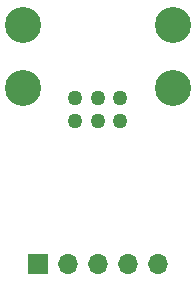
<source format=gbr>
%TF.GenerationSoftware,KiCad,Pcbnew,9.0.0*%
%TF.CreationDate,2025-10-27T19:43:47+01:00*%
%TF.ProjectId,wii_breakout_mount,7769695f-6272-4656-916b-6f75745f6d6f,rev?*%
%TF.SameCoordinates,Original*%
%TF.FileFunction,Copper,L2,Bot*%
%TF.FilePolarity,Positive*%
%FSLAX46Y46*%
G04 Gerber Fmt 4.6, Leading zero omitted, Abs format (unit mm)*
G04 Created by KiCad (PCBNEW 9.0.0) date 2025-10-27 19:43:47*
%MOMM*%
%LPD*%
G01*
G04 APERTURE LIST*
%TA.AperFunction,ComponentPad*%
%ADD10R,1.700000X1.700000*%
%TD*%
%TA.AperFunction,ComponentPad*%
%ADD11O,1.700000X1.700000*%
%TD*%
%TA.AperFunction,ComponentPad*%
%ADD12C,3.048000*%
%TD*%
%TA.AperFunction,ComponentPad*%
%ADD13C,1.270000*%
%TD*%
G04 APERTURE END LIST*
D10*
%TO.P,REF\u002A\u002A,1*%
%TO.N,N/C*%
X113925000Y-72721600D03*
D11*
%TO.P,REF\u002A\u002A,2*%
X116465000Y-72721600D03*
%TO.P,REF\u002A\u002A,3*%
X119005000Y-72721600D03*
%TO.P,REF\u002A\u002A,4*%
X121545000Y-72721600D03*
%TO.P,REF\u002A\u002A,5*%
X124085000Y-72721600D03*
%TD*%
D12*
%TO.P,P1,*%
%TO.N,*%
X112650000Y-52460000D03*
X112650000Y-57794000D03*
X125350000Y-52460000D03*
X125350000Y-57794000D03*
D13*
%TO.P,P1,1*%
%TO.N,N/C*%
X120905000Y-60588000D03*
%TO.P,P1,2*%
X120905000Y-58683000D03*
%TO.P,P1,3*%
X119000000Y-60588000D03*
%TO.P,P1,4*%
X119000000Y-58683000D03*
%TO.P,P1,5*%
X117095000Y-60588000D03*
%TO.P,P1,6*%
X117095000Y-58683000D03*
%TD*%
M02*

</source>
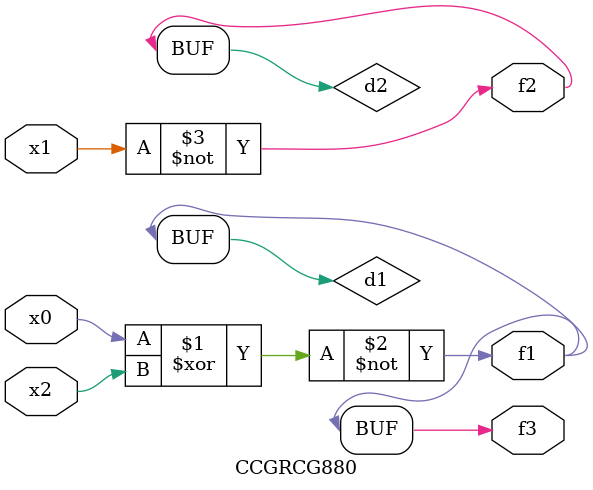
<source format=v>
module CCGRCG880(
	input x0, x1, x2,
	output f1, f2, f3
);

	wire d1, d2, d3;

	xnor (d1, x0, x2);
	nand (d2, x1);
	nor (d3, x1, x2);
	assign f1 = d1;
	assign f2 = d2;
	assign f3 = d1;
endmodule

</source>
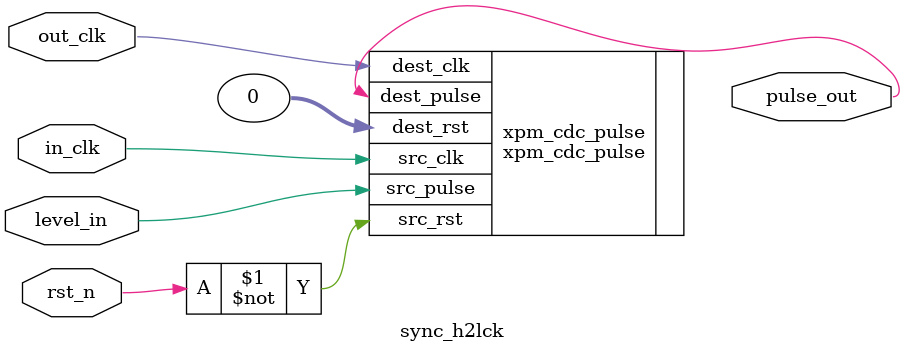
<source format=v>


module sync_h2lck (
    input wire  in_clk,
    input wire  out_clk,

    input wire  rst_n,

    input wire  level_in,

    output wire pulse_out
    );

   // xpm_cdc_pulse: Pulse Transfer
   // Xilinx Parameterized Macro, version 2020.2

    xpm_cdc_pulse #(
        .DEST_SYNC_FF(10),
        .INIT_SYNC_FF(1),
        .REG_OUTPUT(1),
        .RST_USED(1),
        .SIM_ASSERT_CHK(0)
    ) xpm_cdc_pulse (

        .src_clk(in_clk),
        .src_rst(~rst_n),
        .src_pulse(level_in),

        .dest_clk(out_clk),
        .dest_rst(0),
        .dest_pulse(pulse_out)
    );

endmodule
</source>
==
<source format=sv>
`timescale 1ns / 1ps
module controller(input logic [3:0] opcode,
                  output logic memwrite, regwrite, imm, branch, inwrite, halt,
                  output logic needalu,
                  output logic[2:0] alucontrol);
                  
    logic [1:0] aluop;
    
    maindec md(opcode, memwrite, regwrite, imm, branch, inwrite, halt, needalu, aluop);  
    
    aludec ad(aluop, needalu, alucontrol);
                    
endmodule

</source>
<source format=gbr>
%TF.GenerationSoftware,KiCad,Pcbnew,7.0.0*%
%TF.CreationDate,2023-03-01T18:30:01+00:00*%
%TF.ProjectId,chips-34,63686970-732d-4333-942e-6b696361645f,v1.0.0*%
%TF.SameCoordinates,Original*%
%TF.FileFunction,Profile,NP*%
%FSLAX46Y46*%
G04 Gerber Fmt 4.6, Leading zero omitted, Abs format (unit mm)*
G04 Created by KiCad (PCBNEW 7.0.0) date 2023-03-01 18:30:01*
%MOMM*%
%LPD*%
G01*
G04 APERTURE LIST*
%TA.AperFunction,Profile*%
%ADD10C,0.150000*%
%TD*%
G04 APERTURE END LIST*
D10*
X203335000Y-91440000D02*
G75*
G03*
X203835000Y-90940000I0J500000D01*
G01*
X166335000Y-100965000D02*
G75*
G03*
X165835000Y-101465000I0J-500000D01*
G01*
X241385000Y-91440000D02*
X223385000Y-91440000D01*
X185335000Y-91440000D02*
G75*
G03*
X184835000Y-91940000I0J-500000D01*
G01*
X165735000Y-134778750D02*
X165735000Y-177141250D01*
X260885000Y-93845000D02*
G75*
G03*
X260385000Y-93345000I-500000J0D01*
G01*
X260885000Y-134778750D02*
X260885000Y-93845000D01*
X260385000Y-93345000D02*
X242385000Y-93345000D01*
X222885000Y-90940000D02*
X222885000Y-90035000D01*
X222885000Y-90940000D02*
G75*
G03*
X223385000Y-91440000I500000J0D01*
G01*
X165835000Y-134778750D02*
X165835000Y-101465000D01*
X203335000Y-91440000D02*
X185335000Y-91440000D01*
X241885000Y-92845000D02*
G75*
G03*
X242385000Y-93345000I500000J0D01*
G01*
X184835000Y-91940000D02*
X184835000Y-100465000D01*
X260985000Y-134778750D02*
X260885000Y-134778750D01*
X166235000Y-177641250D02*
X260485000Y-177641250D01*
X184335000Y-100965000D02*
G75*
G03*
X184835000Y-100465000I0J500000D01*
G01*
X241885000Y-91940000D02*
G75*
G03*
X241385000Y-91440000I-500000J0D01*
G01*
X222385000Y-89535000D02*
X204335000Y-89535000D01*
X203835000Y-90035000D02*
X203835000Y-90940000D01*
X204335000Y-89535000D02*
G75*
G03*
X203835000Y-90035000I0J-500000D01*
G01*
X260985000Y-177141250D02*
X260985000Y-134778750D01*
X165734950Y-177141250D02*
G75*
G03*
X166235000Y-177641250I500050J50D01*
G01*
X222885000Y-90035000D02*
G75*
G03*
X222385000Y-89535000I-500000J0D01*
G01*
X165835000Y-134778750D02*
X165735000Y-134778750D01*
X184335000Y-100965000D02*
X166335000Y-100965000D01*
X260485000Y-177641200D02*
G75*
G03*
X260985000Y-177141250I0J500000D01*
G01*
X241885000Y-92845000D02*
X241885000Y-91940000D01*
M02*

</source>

**YOUR OBJECTIVE:** Gather each line of the listing that holds the string "Created".

**EXERCISE SOLUTION:**
G04 Created by KiCad (PCBNEW 9.0.0) date 2025-10-27 19:43:47*
G04 Created by KiCad (PCBNEW 7.0.0) date 2023-03-01 18:30:01*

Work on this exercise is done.